We found where we needed to be and booked in for our tour which started at 11.30am ...
... which just gave us time to have a quick comfort break and a look round the ‘seconds’ shop ..
None of us really knew what to expect from the tour but we were all really thrilled with how much we saw and how interesting ... and interactive ... it was. I think in these days of mass production and automation it was a real surprise to see how much of a manual process pottery making in this factory is.

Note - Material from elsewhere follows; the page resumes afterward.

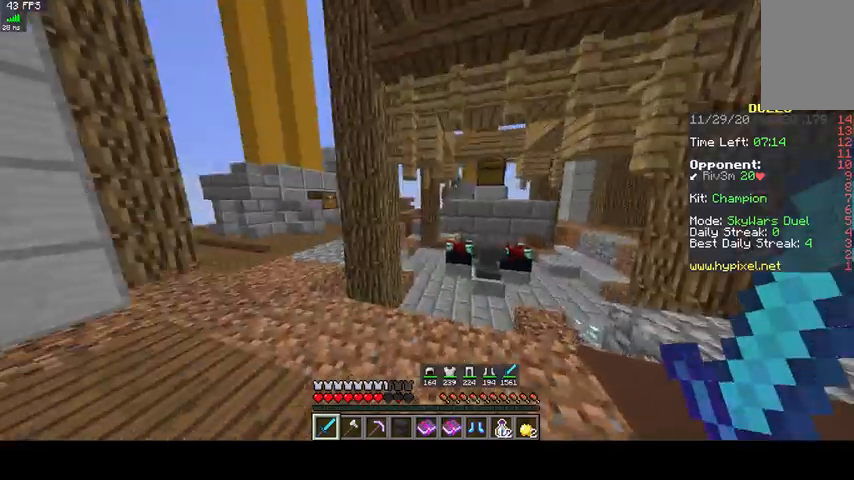
{"keys": [], "mouse": [], "events": []}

We started right at the beginning where the ‘slip’ (the liquid clay) is piped to work benches and poured into moulds ...
We saw the moulds being turned ... every single one by hand ... for the excess slip to drain away to be collected and reused ...
We then got to see one of the moulds opened to reveal its contents, before being added to the ever increasing pile ready to be sent on to the next stage ... 
From here we got to see where the clay is diluted into the slip before being piped ...
It was then on to jollying and jiggering ... where we got to watch craftsmen at work on pieces that, for one reason or another, can’t be made in the moulds ...
Rachel even got to have a go at throwing a plate and, whilst one did end up in the trolley to go back to the start of the process ...
... her second attempt will at some point become a bona fide piece of Emma Bridgewater crockery ...
From here we got to see the fettling and sponging, where all of the rough edges are smoothed off before being sent to the kiln for its first firing ...
It was then on into a room full of workbenches, where we could watch people decorating the pottery ... 
It was fascinating and we could have watched these hearts being stamped for the whole of the afternoon ...
We were starting to appreciate why this pottery is quite so expensive.

We saw lots of pottery ready for its final firing, to give it that high gloss finish ...
... plenty of preparation for the next season ...
... and lots of new designs not yet released ...
That was it for the tour ... we’d really enjoyed it but were all ready for our afternoon tea.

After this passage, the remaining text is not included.